If this cumulative sum is less than or equal to one, then it is possible to construct a prefix code that ensures unique decodability.
The theorem further implies that if such a code exists, then the combined lengths of the codes, when taken to the negative power of the number of symbols in the alphabet, must not exceed one.
Essentially, McMillan's theorem provides a method for assessing whether a set of strings {s1, s2, ..., sn}, derived from an alphabet of n symbols, qualifies as an alphabet in its own right.
Application of McMillan's Theorem to Prefix Codes: A prefix code is characterized by each string in the set being such that no string is a prefix of another. For instance, the set $$ \{s_1, s_2, s_3\} = \{"0", "01", "11"\} $$ is not a prefix code because "0" serves as a prefix for "01". Conversely, the set $$ \{s_1, s_2, s_3\} = \{"00", "01", "11"\} $$ qualifies as a prefix code as no string acts as a prefix to another.
Example
Let's examine a concrete example to elucidate McMillan's theorem.
Consider a basic binary alphabet consisting of the symbols \( r = 2 \), namely 0 and 1.
Creating a set of strings with this alphabet:
$$ \{s_1, s_2, s_3\} = \{"00", "01", "11"\} $$
This set is a prefix code as no string is a prefix of any other.
Yet, to determine if it is also uniquely decodable, we apply McMillan's Theorem.

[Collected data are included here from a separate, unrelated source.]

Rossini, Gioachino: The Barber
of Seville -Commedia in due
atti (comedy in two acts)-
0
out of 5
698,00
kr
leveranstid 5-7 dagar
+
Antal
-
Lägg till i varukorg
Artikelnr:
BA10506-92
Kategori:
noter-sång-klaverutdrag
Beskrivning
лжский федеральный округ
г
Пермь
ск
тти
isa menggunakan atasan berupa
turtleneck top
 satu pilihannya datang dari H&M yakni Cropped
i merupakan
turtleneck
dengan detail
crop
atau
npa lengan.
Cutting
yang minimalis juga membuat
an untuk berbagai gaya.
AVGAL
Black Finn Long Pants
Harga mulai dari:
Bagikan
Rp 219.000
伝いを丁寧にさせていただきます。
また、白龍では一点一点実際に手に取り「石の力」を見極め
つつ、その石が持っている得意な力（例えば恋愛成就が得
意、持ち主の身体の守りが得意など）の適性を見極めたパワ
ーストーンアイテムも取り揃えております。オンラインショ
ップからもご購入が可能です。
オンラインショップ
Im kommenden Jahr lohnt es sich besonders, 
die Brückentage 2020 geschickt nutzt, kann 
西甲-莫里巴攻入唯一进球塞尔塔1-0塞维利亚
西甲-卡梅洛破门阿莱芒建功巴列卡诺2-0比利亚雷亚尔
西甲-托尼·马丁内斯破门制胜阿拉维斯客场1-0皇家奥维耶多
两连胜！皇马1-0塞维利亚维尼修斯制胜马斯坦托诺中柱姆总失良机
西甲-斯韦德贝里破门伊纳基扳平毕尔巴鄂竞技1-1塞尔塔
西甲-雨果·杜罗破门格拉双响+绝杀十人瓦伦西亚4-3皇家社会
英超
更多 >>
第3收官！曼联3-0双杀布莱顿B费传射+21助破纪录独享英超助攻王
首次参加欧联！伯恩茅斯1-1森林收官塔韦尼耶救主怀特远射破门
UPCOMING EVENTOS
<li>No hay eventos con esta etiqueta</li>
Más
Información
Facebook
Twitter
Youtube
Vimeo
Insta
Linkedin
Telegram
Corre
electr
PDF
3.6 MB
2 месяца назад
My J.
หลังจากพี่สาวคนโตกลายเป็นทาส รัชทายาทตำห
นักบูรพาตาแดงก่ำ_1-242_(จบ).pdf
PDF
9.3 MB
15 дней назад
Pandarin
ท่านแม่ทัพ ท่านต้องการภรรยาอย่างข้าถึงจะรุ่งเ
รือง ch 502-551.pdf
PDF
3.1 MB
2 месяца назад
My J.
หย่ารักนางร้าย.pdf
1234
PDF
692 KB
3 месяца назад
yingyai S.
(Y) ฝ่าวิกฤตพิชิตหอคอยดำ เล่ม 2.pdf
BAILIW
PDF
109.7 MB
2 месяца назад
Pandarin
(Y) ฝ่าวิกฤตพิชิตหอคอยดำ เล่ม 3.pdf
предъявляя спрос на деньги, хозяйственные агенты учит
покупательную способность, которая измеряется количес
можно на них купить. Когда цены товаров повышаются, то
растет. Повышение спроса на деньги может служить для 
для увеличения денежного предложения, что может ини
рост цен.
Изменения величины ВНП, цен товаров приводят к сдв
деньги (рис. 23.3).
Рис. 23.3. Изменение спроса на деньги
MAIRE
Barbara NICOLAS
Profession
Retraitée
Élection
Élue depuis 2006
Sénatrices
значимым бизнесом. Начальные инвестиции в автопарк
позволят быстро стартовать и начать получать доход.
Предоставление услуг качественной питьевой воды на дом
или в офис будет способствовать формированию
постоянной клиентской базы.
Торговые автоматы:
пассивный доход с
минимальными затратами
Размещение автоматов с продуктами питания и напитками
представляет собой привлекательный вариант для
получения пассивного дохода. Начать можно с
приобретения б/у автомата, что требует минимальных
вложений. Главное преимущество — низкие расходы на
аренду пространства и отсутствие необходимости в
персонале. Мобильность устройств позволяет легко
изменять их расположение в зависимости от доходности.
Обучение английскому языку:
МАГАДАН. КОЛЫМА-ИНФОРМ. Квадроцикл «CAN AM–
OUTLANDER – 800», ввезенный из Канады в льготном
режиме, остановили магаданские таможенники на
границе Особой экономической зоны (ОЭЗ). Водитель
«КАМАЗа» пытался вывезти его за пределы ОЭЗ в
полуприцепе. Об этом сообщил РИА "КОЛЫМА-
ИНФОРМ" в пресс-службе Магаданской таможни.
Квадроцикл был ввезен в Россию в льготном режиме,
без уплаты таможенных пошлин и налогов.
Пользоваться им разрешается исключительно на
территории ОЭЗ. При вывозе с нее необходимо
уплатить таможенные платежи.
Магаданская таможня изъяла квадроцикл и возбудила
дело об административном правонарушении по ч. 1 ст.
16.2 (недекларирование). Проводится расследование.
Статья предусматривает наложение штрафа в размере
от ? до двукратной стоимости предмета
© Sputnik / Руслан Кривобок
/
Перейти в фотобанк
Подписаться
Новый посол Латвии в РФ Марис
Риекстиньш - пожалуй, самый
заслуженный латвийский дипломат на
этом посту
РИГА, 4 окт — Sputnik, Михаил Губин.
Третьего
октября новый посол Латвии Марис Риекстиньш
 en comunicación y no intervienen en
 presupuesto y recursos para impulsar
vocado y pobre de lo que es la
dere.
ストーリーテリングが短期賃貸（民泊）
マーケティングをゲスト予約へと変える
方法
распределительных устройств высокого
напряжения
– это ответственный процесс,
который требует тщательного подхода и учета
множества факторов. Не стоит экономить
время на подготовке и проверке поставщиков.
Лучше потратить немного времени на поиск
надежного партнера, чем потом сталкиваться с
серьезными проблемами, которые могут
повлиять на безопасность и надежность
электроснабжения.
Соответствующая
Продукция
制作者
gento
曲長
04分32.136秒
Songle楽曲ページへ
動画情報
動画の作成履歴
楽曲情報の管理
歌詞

The lengths of \( s_1 = "00" \), \( s_2 = "01" \), and \( s_3 = "11" \) are all 2.
Upon applying the theorem:
$$ \sum_{i=1}^{3} 2^{-|s_i|} = 2^{-2} + 2^{-2} + 2^{-2} = \frac{1}{4} + \frac{1}{4} + \frac{1}{4} = \frac{3}{4} $$
Here, the sum is less than 1, fulfilling the theorem's condition.
$$ \sum_{i=1}^{3} 2^{-|s_i|} = \frac{3}{4} \le 1 $$
This confirms that our specific set of strings {s1,s2,s3} qualifies as a "uniquely decodable code" based on the theorem's criteria.
Note: If all possible permutations of the symbols "0" and "1" in the binary alphabet were considered, we would obtain a set of four strings. $$ \{s_1, s_2, s_3, s_4\} = \{"00", "01", "11", "10"\} $$ In this scenario, McMillan's theorem would precisely yield a sum of 1. $$ \sum_{i=1}^{4} 2^{-|s_i|} = 2^{-2} + 2^{-2} + 2^{-2} + 2^{-2} = \frac{1}{4} + \frac{1}{4} + \frac{1}{4} + \frac{1}{4} = 1 $$ This establishes the upper limit on the amount of information that can be encoded with a series of strings from the alphabet.